Portugal has until the end of the year to bring its deficit down to 2.3 percent of GDP. Spain must reduce the deficit to 3.7 percent this year and 2.5 percent in 2017.

"The effort must be led in a strong way and a strong pace," EU finance commissioner Pierre Moscovici said at a press conference.

But Moscovici said it was "not the right moment economically or politically" to launch a sanction process, admitting that the commission did not want to interfere in the Spanish election campaign.

A general election will be held in Spain on 26 June, six months after a first vote failed to produce a parliamentary majority.

EU sources said that if there had been no new election the commission would have launched the process.

The decision on Spain was politically sensitive as Spanish prime minister Mariano Rajoy and the EU commission's president Jean-Claude Juncker are fellow members of the European Popular Party (EPP).

Last weekend, the chief of the EPP group in the European Parliament, Manfred Weber, said that the commission should take into account the risk of favouring extremism and populism in Spain if sanctions were adopted.

Juncker and the two commissioners in charge of finance, EPP member Valdis Dombrovskis and social-democrat Moscovici, recently agreed to wait until after the election.

Although some commissioners wanted to proceed towards sanctions, sources said that this cross-party agreement between the three men helped to ensure a quick decision during the commissioners' meeting Wednesday morning.

Earlier this month, the commission said in its Spring Forecasts it expected Spain's deficit to reach 3.9 percent of GDP this year and 3.1 percent in 2017.

Since the December election, "there is no government to implement measures that would be necessary", Moscovici said.

He said that a new deadline was necessary because previous deficit targets were "no longer realistic".

Although it is uncertain whether a new government will be in place in Spain in July, the commission aims to assess how commitments are implemented before a EU finance minister on 12 July. Ministers could then be asked to adopt a commission recommendation to launch a sanction process.

Portugal

The case of Portugal was easier to handle for the commission.

The government of social-democrat Antonio Costa has committed to reduce the deficit to 2.2 percent this year, after a 4.4 percent deficit in 2015, despite a promise to end austerity policies.

The commission gave Portugal a one-year extension because Portugal is under the so-called corrective arm of the EU Stability and Growth Pact and still needs a framework until it reached its targets.


Sources said that Portugal, which exited a three-year bailout programme in 2014, was in a good position to respect the commission's recommendation. If so, it would escape a sanction procedure.

Among the recommendations it adopted for 27 countries - Greece is an exception because of its bailout programme - Moscovici said that the commission sent "an alert to Belgium, Finland and Italy on the need to remain vigilant on public debt level".

Italy

But "conditions are not there to open an excessive deficit procedure" against these countries, he said.

After the commission granted Italy budget flexibility, the Italian government said it would ensure that its 2017 budget would be "globally in line with the rules" with a 1.9 percent deficit, he said.

A new analysis of Italy's action will be made by the commission in November.

Three other countries, Slovakia, Malta and Hungary "need to be vigilant" and will have to prove that they act to reduce their deficit.

As for Ireland, Cyprus and Slovenia, the commission decided to close the excessive deficit procedure hey were under.

[Saved data entries]

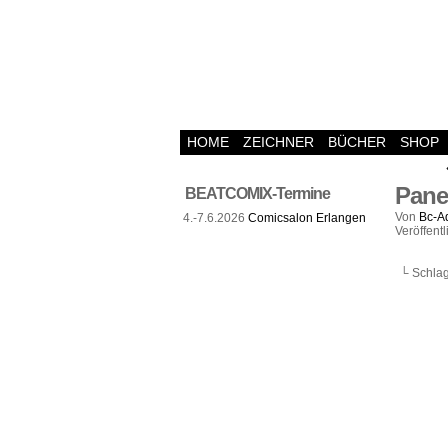
HOME
ZEICHNER
BÜCHER
SHOP
Pane
BEATCOMIX-Termine
Von
Bc-A
4.-7.6.2026
Comicsalon Erlangen
Veröffentl
└ Schlag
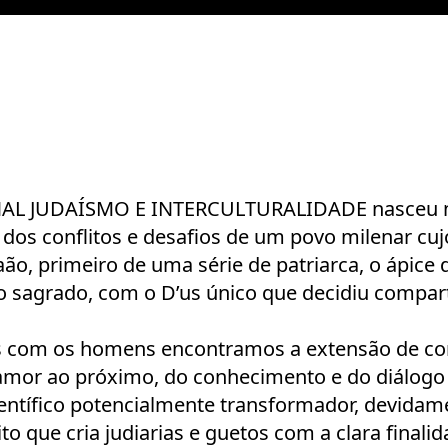
AL JUDAÍSMO E INTERCULTURALIDADE nasceu na
 dos conflitos e desafios de um povo milenar c
ão, primeiro de uma série de patriarca, o ápice
 sagrado, com o D’us único que decidiu compart
s com os homens encontramos a extensão de com
amor ao próximo, do conhecimento e do diálogo 
entífico potencialmente transformador, devidame
o que cria judiarias e guetos com a clara finalid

Activity list =
• A. According to the article on EU deficit decisions, on what date will Spain hold its general election?
• B. For each statement, say whether it agrees with the article on EU deficit decisions, and quote the words that decide it: (i) Portugal must bring its deficit down to 2.3 percent of GDP by the end of the year. (ii) In its Spring Forecasts the commission expected Spain's deficit to reach 3.1 percent of GDP this year. (iii) The commission decided to close the excessive deficit procedure for Ireland, Cyprus and Slovenia.
• C. Reproduce the passage of the article on EU deficit decisions word for word, beginning at the words "Juncker and the" and stopping after "after the election.".

Expected outputs =
• A. 26 June

• B.
(i) Yes: "Portugal has until the end of the year to bring its deficit down to 2.3 percent of GDP."
(ii) No: "it expected Spain's deficit to reach 3.9 percent of GDP this year and 3.1 percent in 2017."
(iii) Yes: "As for Ireland, Cyprus and Slovenia, the commission decided to close the excessive deficit procedure"

• C.
Juncker and the two commissioners in charge of finance, EPP member Valdis Dombrovskis and social-democrat Moscovici, recently agreed to wait until after the election.